Problem to work on:
Within the listing, each line that has the string "Kenny" should be copied.

☆ ☆ ☆

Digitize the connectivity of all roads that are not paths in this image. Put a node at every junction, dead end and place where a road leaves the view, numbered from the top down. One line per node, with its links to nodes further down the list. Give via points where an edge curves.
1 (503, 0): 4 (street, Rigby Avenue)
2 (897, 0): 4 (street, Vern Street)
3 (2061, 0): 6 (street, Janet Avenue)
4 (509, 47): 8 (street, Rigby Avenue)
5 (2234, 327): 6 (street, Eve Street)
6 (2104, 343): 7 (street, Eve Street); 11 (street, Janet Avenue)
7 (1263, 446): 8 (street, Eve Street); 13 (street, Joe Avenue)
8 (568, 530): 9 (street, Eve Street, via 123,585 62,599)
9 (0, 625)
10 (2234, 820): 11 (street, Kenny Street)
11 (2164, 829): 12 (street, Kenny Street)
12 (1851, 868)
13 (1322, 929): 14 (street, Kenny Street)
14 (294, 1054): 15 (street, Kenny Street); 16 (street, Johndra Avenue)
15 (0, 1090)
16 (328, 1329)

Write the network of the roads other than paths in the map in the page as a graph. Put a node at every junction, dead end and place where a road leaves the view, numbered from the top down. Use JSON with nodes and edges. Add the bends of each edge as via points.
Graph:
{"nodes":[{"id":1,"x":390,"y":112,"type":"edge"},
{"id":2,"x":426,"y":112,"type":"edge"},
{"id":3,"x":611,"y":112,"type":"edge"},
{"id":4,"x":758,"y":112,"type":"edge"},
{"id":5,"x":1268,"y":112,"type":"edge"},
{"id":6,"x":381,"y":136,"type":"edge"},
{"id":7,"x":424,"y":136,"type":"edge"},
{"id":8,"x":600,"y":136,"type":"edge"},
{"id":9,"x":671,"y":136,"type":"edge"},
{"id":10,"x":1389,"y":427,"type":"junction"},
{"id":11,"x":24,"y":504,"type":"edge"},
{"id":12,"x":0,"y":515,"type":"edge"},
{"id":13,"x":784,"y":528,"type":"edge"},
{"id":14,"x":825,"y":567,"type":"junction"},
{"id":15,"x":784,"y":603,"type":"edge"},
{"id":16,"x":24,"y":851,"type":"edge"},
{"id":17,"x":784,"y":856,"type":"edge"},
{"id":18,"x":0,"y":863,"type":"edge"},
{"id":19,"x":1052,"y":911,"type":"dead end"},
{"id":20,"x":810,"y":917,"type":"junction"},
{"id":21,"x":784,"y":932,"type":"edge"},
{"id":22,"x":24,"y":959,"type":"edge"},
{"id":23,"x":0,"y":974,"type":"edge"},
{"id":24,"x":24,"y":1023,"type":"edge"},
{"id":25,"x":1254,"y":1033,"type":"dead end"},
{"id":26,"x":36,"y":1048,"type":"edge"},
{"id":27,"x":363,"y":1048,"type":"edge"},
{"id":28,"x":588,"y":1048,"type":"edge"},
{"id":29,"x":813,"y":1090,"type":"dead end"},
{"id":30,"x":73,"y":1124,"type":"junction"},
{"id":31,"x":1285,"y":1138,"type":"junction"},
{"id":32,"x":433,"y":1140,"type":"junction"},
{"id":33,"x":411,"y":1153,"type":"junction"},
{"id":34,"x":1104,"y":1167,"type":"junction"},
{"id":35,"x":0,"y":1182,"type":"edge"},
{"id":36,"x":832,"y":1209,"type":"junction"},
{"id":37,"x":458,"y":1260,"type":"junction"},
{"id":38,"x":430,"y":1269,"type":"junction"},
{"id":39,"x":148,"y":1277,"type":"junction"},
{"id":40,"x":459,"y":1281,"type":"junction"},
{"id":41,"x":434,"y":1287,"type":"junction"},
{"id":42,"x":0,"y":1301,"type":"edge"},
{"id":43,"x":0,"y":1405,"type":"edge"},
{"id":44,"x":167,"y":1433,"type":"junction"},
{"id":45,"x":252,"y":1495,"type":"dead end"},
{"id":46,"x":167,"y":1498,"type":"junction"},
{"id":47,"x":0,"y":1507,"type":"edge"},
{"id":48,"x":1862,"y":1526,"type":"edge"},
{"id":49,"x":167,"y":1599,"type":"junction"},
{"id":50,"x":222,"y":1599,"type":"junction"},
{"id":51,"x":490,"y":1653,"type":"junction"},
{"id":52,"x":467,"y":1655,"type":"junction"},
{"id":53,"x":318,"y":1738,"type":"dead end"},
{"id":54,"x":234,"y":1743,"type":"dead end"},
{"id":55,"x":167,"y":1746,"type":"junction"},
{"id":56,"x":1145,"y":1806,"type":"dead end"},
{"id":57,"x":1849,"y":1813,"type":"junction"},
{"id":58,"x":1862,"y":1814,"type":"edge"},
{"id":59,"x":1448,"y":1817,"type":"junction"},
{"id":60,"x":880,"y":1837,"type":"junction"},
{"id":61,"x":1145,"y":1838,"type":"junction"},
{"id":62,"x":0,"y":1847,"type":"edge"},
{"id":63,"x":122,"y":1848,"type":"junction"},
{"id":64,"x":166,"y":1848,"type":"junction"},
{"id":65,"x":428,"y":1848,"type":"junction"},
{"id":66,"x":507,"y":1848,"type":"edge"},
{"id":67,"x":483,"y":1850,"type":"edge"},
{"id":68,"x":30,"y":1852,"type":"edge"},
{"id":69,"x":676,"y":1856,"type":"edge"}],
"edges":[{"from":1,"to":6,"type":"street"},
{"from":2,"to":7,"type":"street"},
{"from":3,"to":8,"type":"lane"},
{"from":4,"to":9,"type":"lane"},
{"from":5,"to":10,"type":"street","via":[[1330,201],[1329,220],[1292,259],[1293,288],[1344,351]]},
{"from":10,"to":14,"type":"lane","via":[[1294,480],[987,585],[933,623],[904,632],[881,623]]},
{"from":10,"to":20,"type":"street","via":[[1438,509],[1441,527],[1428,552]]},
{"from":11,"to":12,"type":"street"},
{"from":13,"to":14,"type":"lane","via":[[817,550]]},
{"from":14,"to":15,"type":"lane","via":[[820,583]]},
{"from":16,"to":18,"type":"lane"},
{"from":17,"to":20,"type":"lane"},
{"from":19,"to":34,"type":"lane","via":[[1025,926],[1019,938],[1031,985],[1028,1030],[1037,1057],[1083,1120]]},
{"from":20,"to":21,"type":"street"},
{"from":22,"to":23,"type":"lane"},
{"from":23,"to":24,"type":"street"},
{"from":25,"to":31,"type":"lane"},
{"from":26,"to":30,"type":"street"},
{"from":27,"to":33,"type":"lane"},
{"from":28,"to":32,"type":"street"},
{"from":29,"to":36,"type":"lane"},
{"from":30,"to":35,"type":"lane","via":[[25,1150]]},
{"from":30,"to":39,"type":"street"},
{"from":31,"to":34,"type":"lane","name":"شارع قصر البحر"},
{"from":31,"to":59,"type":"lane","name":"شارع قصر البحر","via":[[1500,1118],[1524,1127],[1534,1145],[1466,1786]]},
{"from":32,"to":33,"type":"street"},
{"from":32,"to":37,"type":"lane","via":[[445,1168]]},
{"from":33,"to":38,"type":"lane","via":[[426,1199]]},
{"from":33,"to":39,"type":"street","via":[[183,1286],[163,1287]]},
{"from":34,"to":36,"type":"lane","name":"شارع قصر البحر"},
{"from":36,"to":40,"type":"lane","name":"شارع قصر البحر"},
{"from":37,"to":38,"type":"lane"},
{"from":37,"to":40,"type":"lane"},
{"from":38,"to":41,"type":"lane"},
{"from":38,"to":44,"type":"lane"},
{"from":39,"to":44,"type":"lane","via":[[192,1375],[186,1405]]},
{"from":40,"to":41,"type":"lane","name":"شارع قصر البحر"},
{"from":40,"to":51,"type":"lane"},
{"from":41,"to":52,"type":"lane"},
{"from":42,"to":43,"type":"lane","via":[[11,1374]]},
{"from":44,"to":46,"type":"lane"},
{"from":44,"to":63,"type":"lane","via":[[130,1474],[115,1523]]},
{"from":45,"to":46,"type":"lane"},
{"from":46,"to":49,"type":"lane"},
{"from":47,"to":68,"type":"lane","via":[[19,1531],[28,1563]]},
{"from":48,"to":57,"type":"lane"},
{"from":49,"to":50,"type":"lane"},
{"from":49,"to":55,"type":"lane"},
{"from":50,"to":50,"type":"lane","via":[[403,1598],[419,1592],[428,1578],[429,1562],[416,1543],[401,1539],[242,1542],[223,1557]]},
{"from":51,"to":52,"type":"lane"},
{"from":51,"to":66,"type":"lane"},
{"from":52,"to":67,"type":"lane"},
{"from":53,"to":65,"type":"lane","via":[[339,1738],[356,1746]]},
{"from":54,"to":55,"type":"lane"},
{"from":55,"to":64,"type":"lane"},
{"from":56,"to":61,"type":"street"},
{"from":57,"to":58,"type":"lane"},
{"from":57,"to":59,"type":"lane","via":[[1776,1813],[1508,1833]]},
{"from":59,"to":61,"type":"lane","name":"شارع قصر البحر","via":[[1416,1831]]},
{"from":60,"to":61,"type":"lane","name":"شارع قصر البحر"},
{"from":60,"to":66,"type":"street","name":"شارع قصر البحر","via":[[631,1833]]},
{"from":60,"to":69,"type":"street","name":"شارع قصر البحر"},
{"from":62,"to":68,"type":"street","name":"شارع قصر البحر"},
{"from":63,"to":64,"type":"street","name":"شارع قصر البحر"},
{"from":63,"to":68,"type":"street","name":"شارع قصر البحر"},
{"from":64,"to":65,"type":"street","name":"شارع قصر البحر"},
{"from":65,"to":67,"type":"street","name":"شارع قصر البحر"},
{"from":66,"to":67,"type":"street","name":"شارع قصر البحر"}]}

☆ ☆ ☆

The answer:
10 (2234, 820): 11 (street, Kenny Street)
11 (2164, 829): 12 (street, Kenny Street)
13 (1322, 929): 14 (street, Kenny Street)
14 (294, 1054): 15 (street, Kenny Street); 16 (street, Johndra Avenue)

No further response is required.